La entrevista en La Mañana de Info tuvo ese clima de charla distendida que va y viene entre risas, anécdotas y sorpresas. Desde algún rincón nublado de Inglaterra —“típico inglés, el sol jamás”, bromearon—, la pareja respondió con naturalidad mientras del otro lado, en Santiago del Estero, la mañana avanzaba entre mates imaginarios y preguntas curiosas de Leo y Luana.
Albert es oriundo de Frías. Cami, aunque muchos podrían pensar lo contrario por su acento y su vida en Europa, es argentina: lleva más de 25 años en España. Se conocieron hace apenas un año en Malta y, desde entonces, su historia avanzó a una velocidad poco habitual: Bali, España, casamiento y, casi sin escalas, una decisión que hoy define su presente: convertirse en cuidadores de mascotas alrededor del mundo.
“Fue todo muy intenso”, reconocieron entre risas, como si todavía estuvieran procesando la rapidez con la que se encadenaron los hechos.
El sistema que eligieron no responde a un empleo tradicional.

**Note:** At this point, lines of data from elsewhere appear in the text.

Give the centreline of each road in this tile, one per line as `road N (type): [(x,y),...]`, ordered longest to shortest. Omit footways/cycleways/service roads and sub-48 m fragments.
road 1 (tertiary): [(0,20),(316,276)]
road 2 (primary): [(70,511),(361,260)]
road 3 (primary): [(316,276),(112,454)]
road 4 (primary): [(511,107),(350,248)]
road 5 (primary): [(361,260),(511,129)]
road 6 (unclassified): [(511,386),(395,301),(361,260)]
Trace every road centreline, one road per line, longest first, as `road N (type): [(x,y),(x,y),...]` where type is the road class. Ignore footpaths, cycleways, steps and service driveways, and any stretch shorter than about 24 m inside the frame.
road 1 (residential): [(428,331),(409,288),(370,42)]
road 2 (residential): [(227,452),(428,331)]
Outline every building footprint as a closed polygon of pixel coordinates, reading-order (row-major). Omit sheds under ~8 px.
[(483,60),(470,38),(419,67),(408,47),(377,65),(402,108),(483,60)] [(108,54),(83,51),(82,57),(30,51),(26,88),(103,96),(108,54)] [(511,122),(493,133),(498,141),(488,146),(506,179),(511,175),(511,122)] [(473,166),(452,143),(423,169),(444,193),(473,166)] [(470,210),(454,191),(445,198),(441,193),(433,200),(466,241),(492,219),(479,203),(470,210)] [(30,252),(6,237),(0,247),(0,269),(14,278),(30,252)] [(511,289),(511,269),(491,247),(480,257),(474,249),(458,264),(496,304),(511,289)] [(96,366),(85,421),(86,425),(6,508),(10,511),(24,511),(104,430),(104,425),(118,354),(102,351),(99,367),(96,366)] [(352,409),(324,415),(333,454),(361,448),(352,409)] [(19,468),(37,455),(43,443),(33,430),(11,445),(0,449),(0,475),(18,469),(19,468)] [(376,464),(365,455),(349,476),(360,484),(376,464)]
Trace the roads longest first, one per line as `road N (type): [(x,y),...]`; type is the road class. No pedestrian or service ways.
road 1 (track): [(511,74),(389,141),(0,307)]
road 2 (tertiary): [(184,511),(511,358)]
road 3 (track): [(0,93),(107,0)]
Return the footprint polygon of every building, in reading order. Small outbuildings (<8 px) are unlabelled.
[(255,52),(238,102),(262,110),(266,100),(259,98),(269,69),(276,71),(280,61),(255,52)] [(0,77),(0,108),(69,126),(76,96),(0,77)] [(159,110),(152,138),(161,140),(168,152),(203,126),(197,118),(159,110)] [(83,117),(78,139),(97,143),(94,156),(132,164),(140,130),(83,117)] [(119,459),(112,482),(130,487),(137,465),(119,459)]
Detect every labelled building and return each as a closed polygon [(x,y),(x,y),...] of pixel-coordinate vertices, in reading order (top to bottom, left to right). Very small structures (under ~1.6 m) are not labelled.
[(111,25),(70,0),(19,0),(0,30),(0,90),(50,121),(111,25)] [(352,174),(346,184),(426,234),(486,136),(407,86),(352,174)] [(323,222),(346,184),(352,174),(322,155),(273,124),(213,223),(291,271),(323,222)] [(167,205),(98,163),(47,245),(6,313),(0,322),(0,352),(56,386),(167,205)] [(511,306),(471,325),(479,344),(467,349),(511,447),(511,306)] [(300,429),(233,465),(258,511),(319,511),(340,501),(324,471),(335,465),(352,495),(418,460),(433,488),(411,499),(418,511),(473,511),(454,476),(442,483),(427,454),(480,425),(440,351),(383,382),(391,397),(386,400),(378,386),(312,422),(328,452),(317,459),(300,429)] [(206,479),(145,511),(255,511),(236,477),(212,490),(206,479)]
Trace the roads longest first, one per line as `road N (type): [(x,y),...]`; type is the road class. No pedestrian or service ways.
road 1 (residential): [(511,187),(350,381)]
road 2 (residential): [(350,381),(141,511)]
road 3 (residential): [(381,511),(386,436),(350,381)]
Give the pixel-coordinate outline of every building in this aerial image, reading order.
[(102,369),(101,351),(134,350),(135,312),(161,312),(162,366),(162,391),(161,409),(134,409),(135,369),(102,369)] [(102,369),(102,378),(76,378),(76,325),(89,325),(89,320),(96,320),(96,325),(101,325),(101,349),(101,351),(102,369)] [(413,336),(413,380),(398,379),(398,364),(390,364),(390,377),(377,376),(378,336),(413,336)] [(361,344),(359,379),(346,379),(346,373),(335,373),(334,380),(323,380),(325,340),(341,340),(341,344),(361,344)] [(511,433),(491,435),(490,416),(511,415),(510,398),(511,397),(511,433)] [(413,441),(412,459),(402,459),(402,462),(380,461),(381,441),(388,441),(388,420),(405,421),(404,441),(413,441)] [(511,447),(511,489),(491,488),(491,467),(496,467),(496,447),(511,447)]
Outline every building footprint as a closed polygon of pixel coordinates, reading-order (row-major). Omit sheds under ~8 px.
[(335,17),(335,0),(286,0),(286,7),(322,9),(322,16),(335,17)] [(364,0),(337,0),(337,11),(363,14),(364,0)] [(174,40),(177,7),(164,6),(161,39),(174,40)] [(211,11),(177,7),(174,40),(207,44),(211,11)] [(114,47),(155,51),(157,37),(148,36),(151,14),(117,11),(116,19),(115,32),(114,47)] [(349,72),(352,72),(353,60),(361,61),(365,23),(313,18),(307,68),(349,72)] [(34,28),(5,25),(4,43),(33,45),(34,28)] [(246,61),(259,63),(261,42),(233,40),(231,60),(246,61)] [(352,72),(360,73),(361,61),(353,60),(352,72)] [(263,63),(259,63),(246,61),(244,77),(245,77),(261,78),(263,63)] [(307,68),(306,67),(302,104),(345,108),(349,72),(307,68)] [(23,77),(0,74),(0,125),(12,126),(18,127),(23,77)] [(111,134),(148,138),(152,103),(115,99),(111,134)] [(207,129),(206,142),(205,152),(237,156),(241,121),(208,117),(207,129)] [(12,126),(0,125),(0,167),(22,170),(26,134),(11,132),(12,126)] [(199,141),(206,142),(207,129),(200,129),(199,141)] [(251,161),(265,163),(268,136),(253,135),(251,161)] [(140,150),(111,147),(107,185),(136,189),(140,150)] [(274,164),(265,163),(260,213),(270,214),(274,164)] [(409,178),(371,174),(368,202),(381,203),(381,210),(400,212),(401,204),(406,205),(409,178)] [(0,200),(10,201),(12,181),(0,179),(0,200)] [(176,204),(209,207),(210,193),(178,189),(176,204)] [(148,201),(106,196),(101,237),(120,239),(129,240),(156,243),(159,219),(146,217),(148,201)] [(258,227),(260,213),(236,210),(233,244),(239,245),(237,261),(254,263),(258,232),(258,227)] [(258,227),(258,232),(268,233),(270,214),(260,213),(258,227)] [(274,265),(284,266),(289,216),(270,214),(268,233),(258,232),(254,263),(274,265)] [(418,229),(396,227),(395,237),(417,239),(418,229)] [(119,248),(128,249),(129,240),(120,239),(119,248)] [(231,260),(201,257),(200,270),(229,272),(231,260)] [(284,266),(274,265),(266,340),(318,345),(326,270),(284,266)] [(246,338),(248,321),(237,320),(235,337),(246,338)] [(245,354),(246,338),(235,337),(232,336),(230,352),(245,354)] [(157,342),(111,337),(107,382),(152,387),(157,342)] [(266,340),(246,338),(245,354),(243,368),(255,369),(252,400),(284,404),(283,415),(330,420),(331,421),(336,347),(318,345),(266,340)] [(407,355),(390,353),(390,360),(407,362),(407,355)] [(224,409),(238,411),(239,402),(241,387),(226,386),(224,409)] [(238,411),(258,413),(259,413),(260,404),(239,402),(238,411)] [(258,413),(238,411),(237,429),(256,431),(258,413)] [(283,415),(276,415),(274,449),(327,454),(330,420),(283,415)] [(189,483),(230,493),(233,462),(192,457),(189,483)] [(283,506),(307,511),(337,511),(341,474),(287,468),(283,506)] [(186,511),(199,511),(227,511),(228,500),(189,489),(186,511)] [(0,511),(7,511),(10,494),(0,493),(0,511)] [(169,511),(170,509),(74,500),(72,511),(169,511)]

A través de una aplicación internacional, pagan una suscripción anual que les permite postularse para cuidar casas y mascotas mientras sus dueños viajan. No hay intercambio de dinero entre las partes: el acuerdo es simple —alojamiento a cambio de cuidado—, pero requiere responsabilidad, confianza y, sobre todo, amor por los animales.
En apenas un año ya pasaron por unas quince casas en distintos puntos de Europa. Perros grandes, pequeños, gatos y hasta situaciones inesperadas forman parte de su día a día. Porque si algo dejó en claro la charla es que esta forma de vida tiene tanto de idílica como de imprevisible.
“No es todo perfecto”, admitieron. Hubo sustos, como una pelea entre dos perritas que terminó en el veterinario, o aquel momento en la costa catalana donde un perro se les escapó tras soltarlo confiando en que regresaría solo. “Casi se nos pierde”, contaron, todavía con el recuerdo fresco.
Pero incluso en esos episodios aparece una constante: la adaptación. Vivir cambiando de casa, de ciudad y hasta de idioma implica una apertura permanente a lo desconocido. Y no solo con las personas: también con las mascotas.
“Hay veces que ni los perros nos entienden”, dijeron entre risas al recordar las órdenes en catalán o los intentos por comunicarse en inglés. Una escena que resume bien el espíritu de esta experiencia: aprender sobre la marcha, incluso en lo más cotidiano.
Actualmente, su “hogar” temporal está en Inglaterra, donde cuidan a dos perros —entre ellos, un Golden Retriever— mientras planifican el próximo destino, que siempre es una incógnita hasta último momento.
Esa incertidumbre, lejos de ser un problema, parece ser el motor de su elección de vida. “Tenés que tener la mente abierta a que te pase cualquier cosa”, reflexionó Cami. Y en esa frase, quizás, se condensa la clave de todo.